#### [What you need to do]
Reproduce everything in the Operation Muskox passage from "In the latter" down to "to operate there.", keeping every word and punctuation mark unchanged.

During the war, most militaries discovered their ability to fight in the cold was limited. Canada was ahead of the game, developing the world’s first and only armoured snowmobile, which had been tested in the winter on the Italian Front during the war to great success. But they had no idea if a conventional force—tanks, ground troops and trucks—could fight on wind-swept, -50 C tundra as effectively as they did across Europe the previous years.
In the latter stages of WWII, Canada’s army looked at the North and realized two things: as the raven flies, it’s the quickest way to get to the USSR; and, more importantly, they had absolutely no idea how to operate there.
Operation Muskox—and the harsh Arctic elements—would teach them.
"These Eskimo zoot-suits have their drawbacks, too. The hair breaks off, gets into the gasoline and plugs up the carburetors. It also turns up in the food. The glamorous and fearsome red goggles issued to combat snow glare have been discarded by all as causing too many headaches."
The military had conducted limited exercises during the war in northern Manitoba and Saskatchewan, but they had never ventured this far north. And those exercises were conducted mostly in secret. This one would be covered extensively in the international press. Newspaper editors in Canada wrung their hands over the possible message it was sending the Soviets.
“Those of us who were at Churchill at the time it was beginning will remember that for every two members of the moving force, there was at least one newspaper man, newsreel man, radio man or photographer, or something of the sort living with us, eating with us, travelling with us, very freely, and if there was much secrecy left about the exercise it was their fault, not ours,” said Colonel J.T. Wilson, planner of the exercise, during a speech in Ottawa
as the operation was winding down in April 1946.
“Where are the ramparts we watch today?” a writer for the Christian Science Monitor asked. “It is time to emphasize that advanced military planners in Washington believe that any future attack against the United States would come winging over the Arctic wastes, not across the oceans ... For good or ill, the watch along the Arctic Circle is beginning.”
Military planners had been careful to present Operation Muskox as a fact-finding mission—more concerned with science and testing of equipment than pretending to mow down hypothetical Russian hordes on the tundra. But Canadian newspapermen were not entirely convinced.
“Whatever the official explanation of Operation Muskox to the public, it is unlikely that military authorities in Moscow—responsible for the defence of the Soviet Union—could afford to regard it as other than the first steps in North American preparedness for war,” noted one Ottawa Citizen editorial after the exercise.

#### [Extracted data]
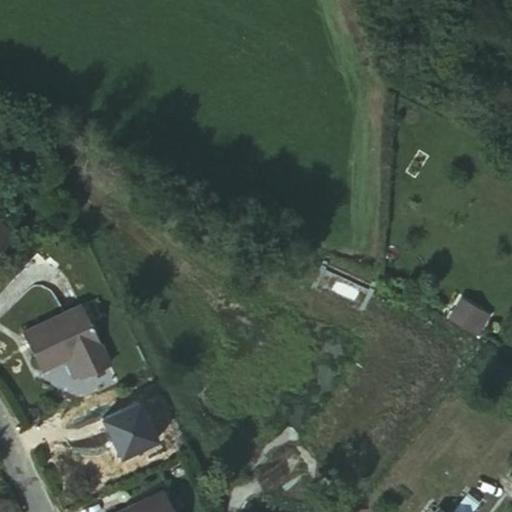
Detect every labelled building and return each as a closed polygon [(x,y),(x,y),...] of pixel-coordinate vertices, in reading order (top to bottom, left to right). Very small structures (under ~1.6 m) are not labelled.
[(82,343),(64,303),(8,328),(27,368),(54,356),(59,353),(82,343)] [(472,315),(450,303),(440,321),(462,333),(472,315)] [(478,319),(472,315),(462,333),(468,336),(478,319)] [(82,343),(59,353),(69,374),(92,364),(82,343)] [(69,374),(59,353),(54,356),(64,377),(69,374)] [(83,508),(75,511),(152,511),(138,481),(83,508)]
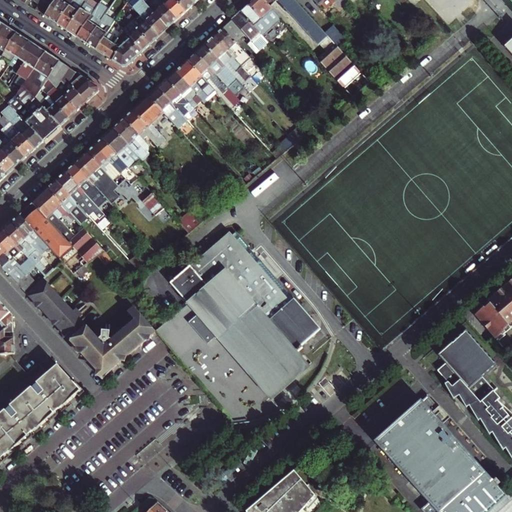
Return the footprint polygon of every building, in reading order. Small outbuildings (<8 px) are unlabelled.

--

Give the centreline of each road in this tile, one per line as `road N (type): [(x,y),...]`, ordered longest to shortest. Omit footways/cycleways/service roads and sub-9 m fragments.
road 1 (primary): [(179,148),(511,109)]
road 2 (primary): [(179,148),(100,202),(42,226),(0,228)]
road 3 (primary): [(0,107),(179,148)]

#### [Solution]
In the latter stages of WWII, Canada’s army looked at the North and realized two things: as the raven flies, it’s the quickest way to get to the USSR; and, more importantly, they had absolutely no idea how to operate there.